Schütz composed Meine Seele erhebt den Herren, SWV 494, in 1669 for two four-part choirs, instruments and basso continuo. It was published in the composer's last collection Des Königs und Propheten Davids 119. Psalm in 11 Stücken (Opus ultimum) (The 119th psalm by king and prophet David in 11 pieces (last work)). This work, consisting of an elaborate setting in eleven movements of Psalm 119 combined with an earlier setting of Psalm 100 and the Magnificat, was intended by Schütz to be his final work and is therefore also called Schwanengesang (Swan Song). The original title reads "Königs und Propheten Davids Hundert und Neunzehender Psalm in Eilf Stükken nebenst dem Anhange des 100. Psalms: Jauchzet dem Herrn! und Eines deutschen Magnificats: Meine Seele erhöbt den Herrn". (King and prophet David's 119th psalm in eleven pieces with the appendix of the 100th psalm "Rejoice in the Lord!" and a German Magnificat).

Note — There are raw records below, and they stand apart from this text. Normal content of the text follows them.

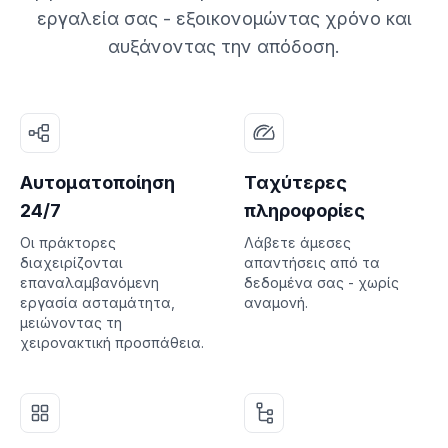
εργαλεία σας - εξοικονομώντας χρόνο και
αυξάνοντας την απόδοση.
Αυτοματοποίηση
Ταχύτερες
24/7
πληροφορίες
Οι πράκτορες
Λάβετε άμεσες
διαχειρίζονται
απαντήσεις από τα
επαναλαμβανόμενη
δεδομένα σας - χωρίς
εργασία ασταμάτητα,
αναμονή.
μειώνοντας τη
χειρονακτική προσπάθεια.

Schütz composed the work in Weißenfels, where he had bought a house at Nicolaigasse 13 to spend his retirement. The house was reopened in 2012 as a memorial site for the composer. Schütz dedicated the work to Johann Georg II of Saxony, but it was possibly not performed in his presence. Contemporaries knew the work already as Schwanengesang. Two of the eight vocal parts, soprano and tenor of choir II, are missing. The organ part was found in the mid 1970s and made an edition with a reconstruction of the two missing voices possible. In 1985, the 400th anniversary of the composer's birth, the work was performed again.

The setting is in one movement, alternating between duple meter and, more often, triple meter, frequently ending a phrase with hemiolas. It does not use the plainchant associated with the Magnificat. On phrases such as "lowliness of His handmaiden" or "cast down from their seats", the composer reduces the number of voices. According to musicologist Timothy Dickey, the final Amen "remains shockingly straightforward and simple. Schütz's hymn of thanksgiving for God's mercy ends in confidence, without undue artifice." Smith describes it as "austere and understated" and says that it "is permeated with the quiet ecstasy of that remarkable text".

== Publication and recordings ==

The works are part of the complete edition of the composer's works by Carus-Verlag, begun in 1992 in continuation of the Stuttgart Schütz Edition and planned to be completed by 2017. The edition uses the Heinrich-Schütz-Archiv of the Hochschule für Musik Dresden. It is combined with complete recordings by the Dresdner Kammerchor conducted by Hans-Christoph Rademann.